Here’s why purging your belongings every now and then is a good idea. Greg and I have been meaning to cull our bookshelves for a couple of years now. We live in a small apartment and shelf space is at a premium, which is to say that we’ve completely filled the four standard bookshelves in our living room. While I try to live with the rule of “something in, something out”, the husband is a bit more of a collector and the old bookshelves were beyond the point of full this past spring with stacks of books on beer piled in corners and selected food politics titles jammed in wherever they might fit.

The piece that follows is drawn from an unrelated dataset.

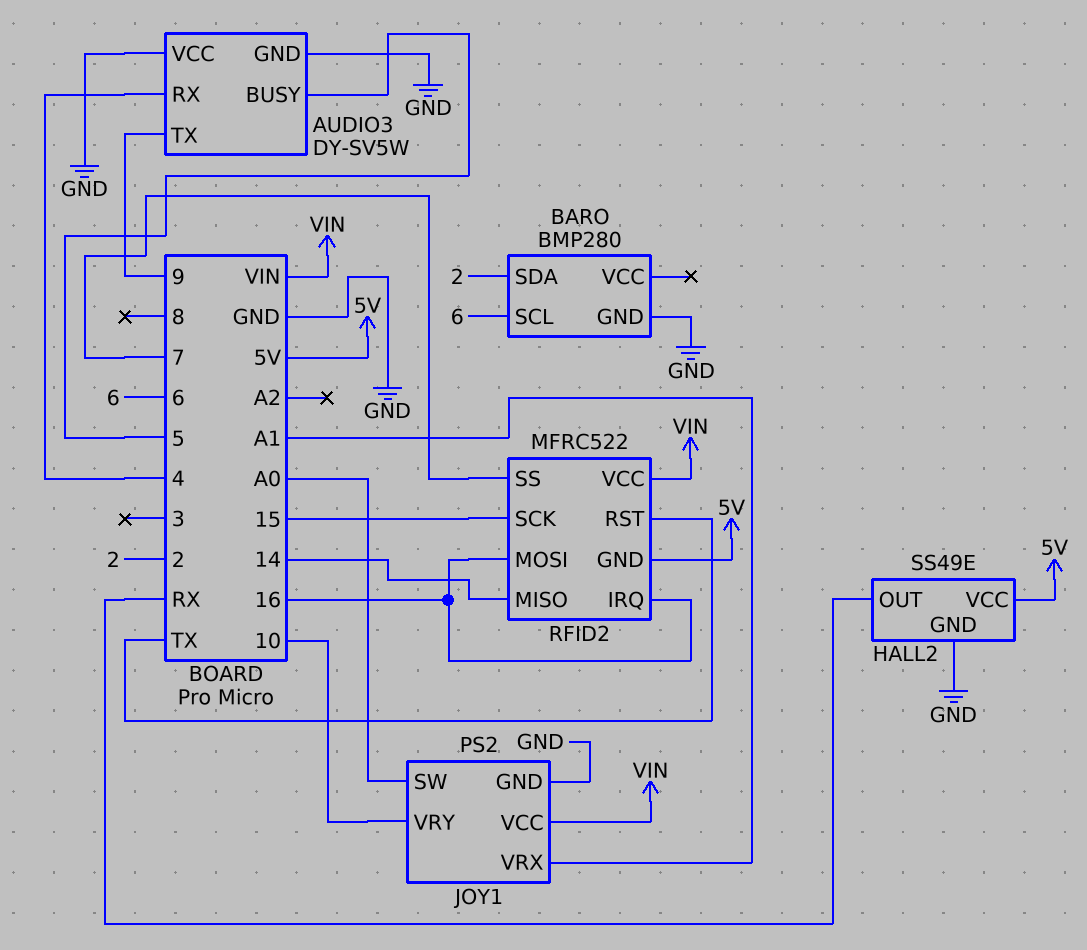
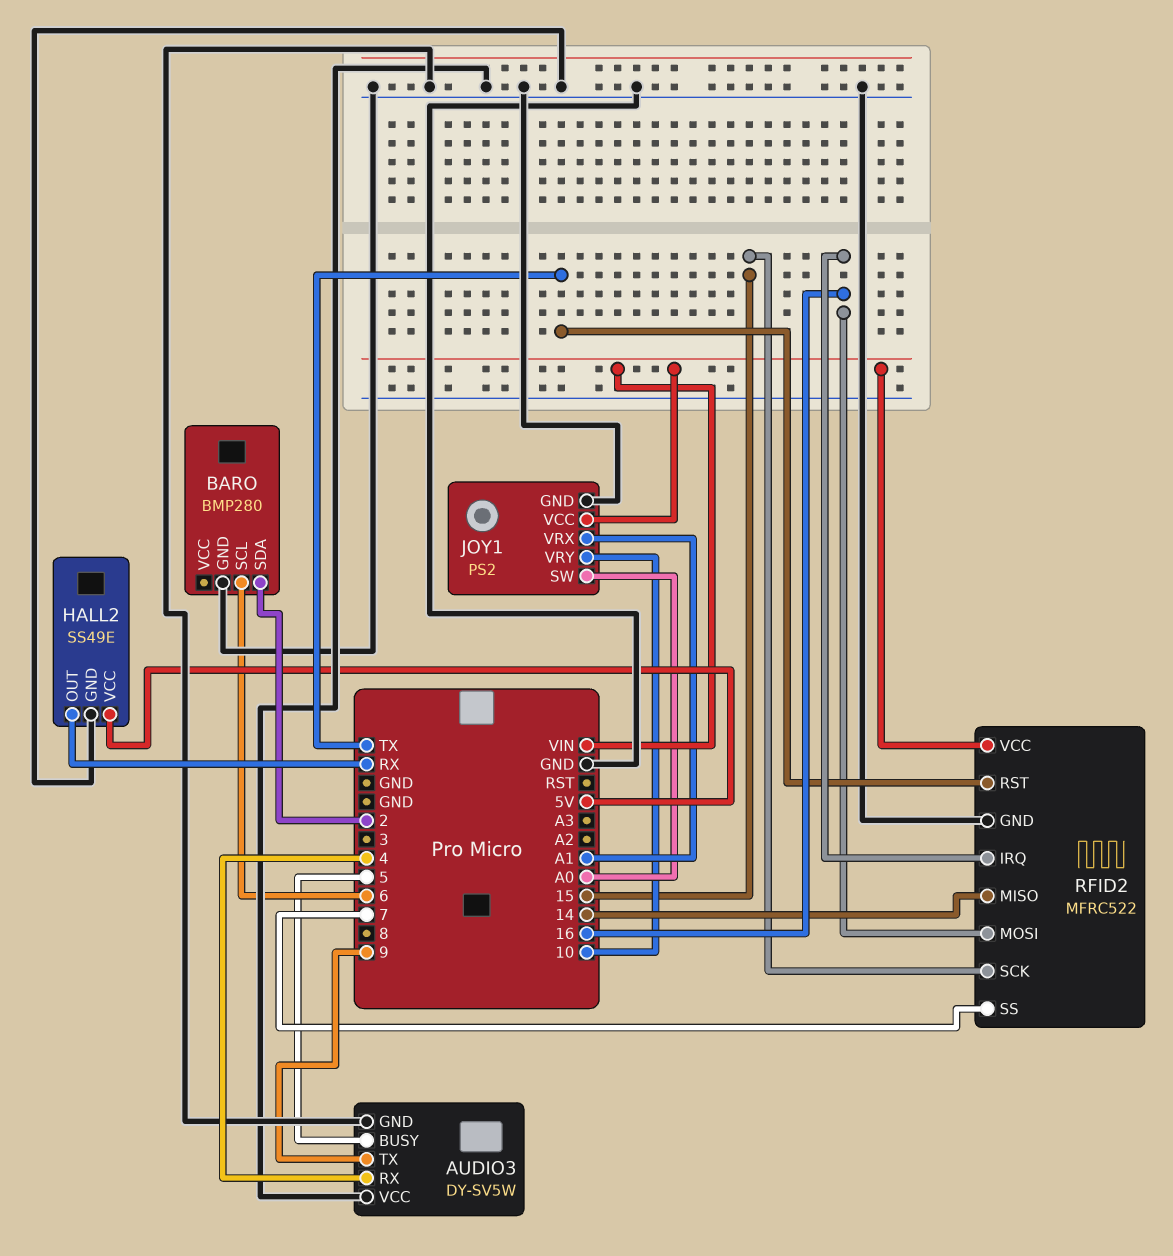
RFID2 pin GND: 5V -> GND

So we started filling a box, looking at every item on the shelf, assessing whether it should stay or go. You get to keep that Clive Barker novel if I get to keep my dog-eared Nabokovs, you can keep the Michael Jackson beer books if I can keep those Marion Nestle tomes… but I can live without the Gordon Ramsay biography if you’ll part with all those old Wired magazines…

One of the things I refused to part with is my collection of 50s and 60s era cookbooks – not because I’ll ever use any of them, but because they’re cool in their own “gallery of regrettable food” kind of way. But in beside them I discovered a cupcake cookbook. Relatively new (maybe a year or two old), I remembered purchasing it but could not for the life of me remember why it got banished to the Siberia of books I never look at but must keep.

Because there were some pretty cool cupcakes in there. Cupcakes with great flavours and interesting but relatively easy decorations. And even cocktail cupcakes. Why did I designate this a “looking at” book as opposed to a “cooking from” book? Was it because I had deemed cupcakes to be so over? (I’m sorry my little friends, I don’t know what I was thinking, I will always love you!)

I moved the book to the kitchen cookbook shelf and… well, I forgot about it there as well. But a couple of weeks ago I had a cupcake craving and pulled it out. Selected a recipe and started reading over the instructions and assembling ingredients and… oh, yeaaaahhh… I remember why I ditched this one now. All of the recipes require a two-step cake batter where you separate the eggs and whip the whites. Which is fine and creates a lovely light angel food style cake, but makes for some extra work. Then I started flipping and realized that the yields on all the recipes were either 16, 18 or 20 cupcakes. Which require two pans. I only have one regular size cupcake/muffin pan. And while it wouldn’t kill me to go buy another muffin pan, I don’t ever really need 18 cupcakes. In fact, 12 is usually too many and 12 cupcakes will all fit into one Tupperware container so I can store the things in the freezer and not eat yet another one every time I walk into the kitchen.

So I pulled out dear old Better Homes and Gardens, did some quick modifications to their single layer chocolate cake (which just happens to make 12 cupcakes!) and came up with my own version of the Margarita cupcake in this cookbook. Omitted the cocoa and replaced it with more flour, then added the zest of a lime and a shot of tequila to the batter. After baking these up I made a butter cream frosting, replacing the milk with lime juice, another shot of tequila and a few drops of green food colouring. Then garnished the top with fleur de sels. A candied lime slice or a lime candy can also be used as garnish.

And they turned out pretty rockin’. They really do taste like Margaritas. The book has some other recipes for cocktail-inspired cupcakes, as well as one made with beer and peanuts. And it’s got me thinking of other cakes with booze that I could adapt. As well as ways to use up all the little bottles of bourbon and single malt we get from PR companies. If award winning tequila makes great Margarita cupcakes then think what I might be able to create with some 18-year-old single malt.

The cupcake trend was starting to get tiresome because the things got too twee; too fussy and sickly, and too expensive. But imagine a single malt cupcake with salted caramel frosting; or a rum cupcake with a dark rum glaze. Maybe we need some grown-up versions of the cutesy treats to save the cupcake’s bimbo reputation.